Beware, just because something was done a certain way this year does not mean that should be the agreement every year unless you agree to that in your discussions. If your co-parent has a certain arrangement this year, but it is important that the occasion alternates year over year, let them know that during the conversation.

 

  1. Review the Custody Agreement: At the end of the day, if your divorce is finalized, then you have a custody agreement. Custody agreements can vary in complexity and detail. If you need help understanding your custody agreement, or want legal help understanding your options if you and your co-parent can’t agree, then consider scheduling a consultation with a lawyer. An attorney can listen to your desires and advise on what legal options you have to get the things you want.
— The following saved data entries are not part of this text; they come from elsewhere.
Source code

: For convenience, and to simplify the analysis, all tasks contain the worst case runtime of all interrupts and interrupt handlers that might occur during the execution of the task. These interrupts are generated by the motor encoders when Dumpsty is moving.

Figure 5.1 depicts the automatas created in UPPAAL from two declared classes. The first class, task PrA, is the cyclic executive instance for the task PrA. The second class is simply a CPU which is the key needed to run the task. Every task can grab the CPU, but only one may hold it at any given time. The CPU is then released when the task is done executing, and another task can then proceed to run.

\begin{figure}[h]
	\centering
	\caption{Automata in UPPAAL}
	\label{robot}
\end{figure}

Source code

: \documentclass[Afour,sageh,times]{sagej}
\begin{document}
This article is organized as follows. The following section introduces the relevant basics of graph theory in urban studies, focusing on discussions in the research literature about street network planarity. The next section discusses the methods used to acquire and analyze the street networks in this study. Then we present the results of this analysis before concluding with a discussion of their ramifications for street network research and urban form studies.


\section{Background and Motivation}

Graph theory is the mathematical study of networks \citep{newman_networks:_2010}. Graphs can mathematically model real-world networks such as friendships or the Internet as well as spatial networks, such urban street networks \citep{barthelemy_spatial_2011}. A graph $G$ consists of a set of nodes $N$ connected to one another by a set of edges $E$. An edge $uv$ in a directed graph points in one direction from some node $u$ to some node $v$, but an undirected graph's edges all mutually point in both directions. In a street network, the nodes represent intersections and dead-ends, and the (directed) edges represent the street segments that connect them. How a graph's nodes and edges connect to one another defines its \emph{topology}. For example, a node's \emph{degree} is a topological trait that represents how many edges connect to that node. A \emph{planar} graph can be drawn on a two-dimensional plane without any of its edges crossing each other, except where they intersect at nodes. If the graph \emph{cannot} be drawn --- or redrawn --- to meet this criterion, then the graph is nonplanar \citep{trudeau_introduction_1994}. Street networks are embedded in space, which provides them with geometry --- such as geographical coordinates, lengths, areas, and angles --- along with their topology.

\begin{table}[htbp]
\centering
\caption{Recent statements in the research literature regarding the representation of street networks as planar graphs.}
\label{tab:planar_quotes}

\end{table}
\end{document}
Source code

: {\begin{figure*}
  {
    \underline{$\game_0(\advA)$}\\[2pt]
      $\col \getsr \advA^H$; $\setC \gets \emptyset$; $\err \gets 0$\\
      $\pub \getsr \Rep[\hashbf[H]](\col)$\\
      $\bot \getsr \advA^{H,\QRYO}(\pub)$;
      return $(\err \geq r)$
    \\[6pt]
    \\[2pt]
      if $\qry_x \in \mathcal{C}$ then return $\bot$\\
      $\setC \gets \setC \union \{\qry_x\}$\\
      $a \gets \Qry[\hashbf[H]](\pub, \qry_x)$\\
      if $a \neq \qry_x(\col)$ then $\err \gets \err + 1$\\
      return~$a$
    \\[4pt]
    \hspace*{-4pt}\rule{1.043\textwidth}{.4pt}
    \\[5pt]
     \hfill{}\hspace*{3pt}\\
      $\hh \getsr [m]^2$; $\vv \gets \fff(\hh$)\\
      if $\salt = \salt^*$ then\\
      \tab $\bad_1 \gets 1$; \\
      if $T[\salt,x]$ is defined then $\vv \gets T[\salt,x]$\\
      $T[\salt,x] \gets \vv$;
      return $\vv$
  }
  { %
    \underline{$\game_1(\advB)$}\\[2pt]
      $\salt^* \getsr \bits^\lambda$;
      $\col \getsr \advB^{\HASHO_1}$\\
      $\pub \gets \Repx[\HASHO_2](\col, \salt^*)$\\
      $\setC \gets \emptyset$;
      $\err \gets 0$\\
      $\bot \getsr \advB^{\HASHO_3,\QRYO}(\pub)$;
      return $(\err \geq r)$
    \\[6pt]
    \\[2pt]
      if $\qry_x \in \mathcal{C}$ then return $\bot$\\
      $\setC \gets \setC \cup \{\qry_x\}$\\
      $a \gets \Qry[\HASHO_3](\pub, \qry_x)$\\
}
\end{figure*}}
It is always best to try to reach an agreement before going to court, but if you fear there is no way forward, this may be your only option.

 

Holidays can be stressful on their own, adding conflicting schedules and an unreasonable co-parent can make them event more difficult. However, using the strategies in this article can help you go into conversations with a clear plan of action. If things do not work out, there are options for you to get a fair schedule with your children. Remember you are not alone, there is a team of professionals waiting to assist you in your scheduling negotiations. Reach out for help if you need it, you will thank yourself later.